TASK DETAILS >>
Copy, from the entries below, each line where the word "Alagoas" can be found.

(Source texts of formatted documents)
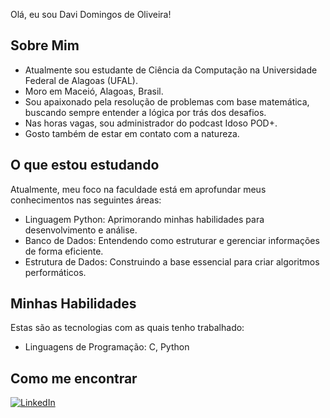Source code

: Olá, eu sou Davi Domingos de Oliveira!

## Sobre Mim

*   Atualmente sou estudante de Ciência da Computação na Universidade Federal de Alagoas (UFAL).
*   Moro em Maceió, Alagoas, Brasil.
*   Sou apaixonado pela resolução de problemas com base matemática, buscando sempre entender a lógica por trás dos desafios.
*   Nas horas vagas, sou administrador do podcast Idoso POD+.
*   Gosto também de estar em contato com a natureza.

## O que estou estudando

Atualmente, meu foco na faculdade está em aprofundar meus conhecimentos nas seguintes áreas:

*   Linguagem Python: Aprimorando minhas habilidades para desenvolvimento e análise.
*   Banco de Dados: Entendendo como estruturar e gerenciar informações de forma eficiente.
*   Estrutura de Dados: Construindo a base essencial para criar algoritmos performáticos.

## Minhas Habilidades

Estas são as tecnologias com as quais tenho trabalhado:

*   Linguagens de Programação: C, Python

## Como me encontrar

[![LinkedIn](https://img.shields.io/badge/LinkedIn-0077B5?style=for-the-badge&logo=linkedin&logoColor=white)](https://www.linkedin.com/in/davidomingosdeoliveira/)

RESULT OF THIS EXERCISE >>
*   Atualmente sou estudante de Ciência da Computação na Universidade Federal de Alagoas (UFAL).
*   Moro em Maceió, Alagoas, Brasil.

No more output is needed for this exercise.